If you’re a cat owner like me, you may be thinking: “So what? My cat isn’t feral, she hardly EVER brings anything home, and she is far too lovely to be categorised as a ferocious predator!” But you would be wrong (I’m sorry, I know it hurts to hear it).

Domestic cats ( Felis catus ) are a major threat to Australian mammals, birds, reptiles and amphibians. Photo: Billy Geary

Domestic cats (Felis catus) are a major threat to Australian mammals, birds, reptiles and amphibians. Photo: Billy Geary

While research on the impact of domestic cats on native wildlife is scarce compared to that of feral cats, it suggests that domestic and stray cats do negatively impact many of our native species. For example, domestic cats have been implicated in the decline of the Superb Lyrebird in Sherbrooke Forest, and in the decline of the Eastern Barred Bandicoot in south-western Victoria. In the case of the bandicoot, cats were responsible for at least 42 percent of deaths in juveniles. Other studies have found that 50 to 80 percent of cats partake in hunting activities, but that the cats only brought between one third and one half of their prey items home.

I’ll admit it, I don’t like to think of my moggy as a parrot-eating, spinebill-chasing huntress, but our urban wildlife is too important to ignore this problem any longer.

In recent years, many councils have moved to reduce the impact of pet cats on native wildlife in their municipalities by imposing cat curfews. In the City of Wyndham in Melbourne’s north-west, cats must remain on their owner’s properties between the hours of 10pm and 6am, and between 8pm and 6am in the City of Whitehorse in Melbourne's east. The Yarra Ranges Council has gone a step further, requiring that cats must stay on their owner’s property at all times.
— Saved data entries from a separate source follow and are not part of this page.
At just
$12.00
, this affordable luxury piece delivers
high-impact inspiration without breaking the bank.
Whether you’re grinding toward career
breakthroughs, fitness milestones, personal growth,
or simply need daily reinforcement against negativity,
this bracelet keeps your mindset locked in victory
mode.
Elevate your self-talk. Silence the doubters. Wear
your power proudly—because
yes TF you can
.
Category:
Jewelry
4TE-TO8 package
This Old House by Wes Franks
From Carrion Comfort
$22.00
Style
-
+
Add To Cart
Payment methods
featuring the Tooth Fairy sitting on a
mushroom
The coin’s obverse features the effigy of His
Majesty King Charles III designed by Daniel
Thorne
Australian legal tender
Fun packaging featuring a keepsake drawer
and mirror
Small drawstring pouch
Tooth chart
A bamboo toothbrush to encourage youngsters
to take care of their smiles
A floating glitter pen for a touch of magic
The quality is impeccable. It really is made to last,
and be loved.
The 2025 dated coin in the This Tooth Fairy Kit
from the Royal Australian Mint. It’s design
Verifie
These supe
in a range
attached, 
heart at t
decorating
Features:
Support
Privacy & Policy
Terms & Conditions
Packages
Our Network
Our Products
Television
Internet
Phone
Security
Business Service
It's hard to believe that my little fluff-ball is contributing to the loss of our urban wildlife, but it is something that I must accept responsibility for. Photo: Emma Walsh 

It's hard to believe that my little fluff-ball is contributing to the loss of our urban wildlife, but it is something that I must accept responsibility for. Photo: Emma Walsh 

So what can you do to limit your feline friend’s impact on our native birds, mammals, reptiles and frogs? For starters, you can have your moggy desexed. This won't stop your cat from hunting, but it will eliminate any chance of it contributing to the proliferation of feral and stray cat populations. This will also help to reduce the number of dumped and unwanted cats that overrun animal shelters every year. If you are looking for a more direct approach, there are things like brightly coloured cat bibs which bring the cat to the prey’s attention, or other apron-like collar attachments which interfere with paw-eye coordination to reduce the wearer’s chance of a successful pounce. Finally, you can keep your cat indoors as much as possible. This is the most effective way of protecting our fauna, and also limits your cat’s chances of being injured in a road accident or catfight.

It’s difficult to acknowledge that your furry friend may be feasting on native animals behind your back, but acceptance is the first step to solving the problem. By making a few calculated commitments towards limiting your felines take-away habits, you can help to halt the decline of our urban wildlife.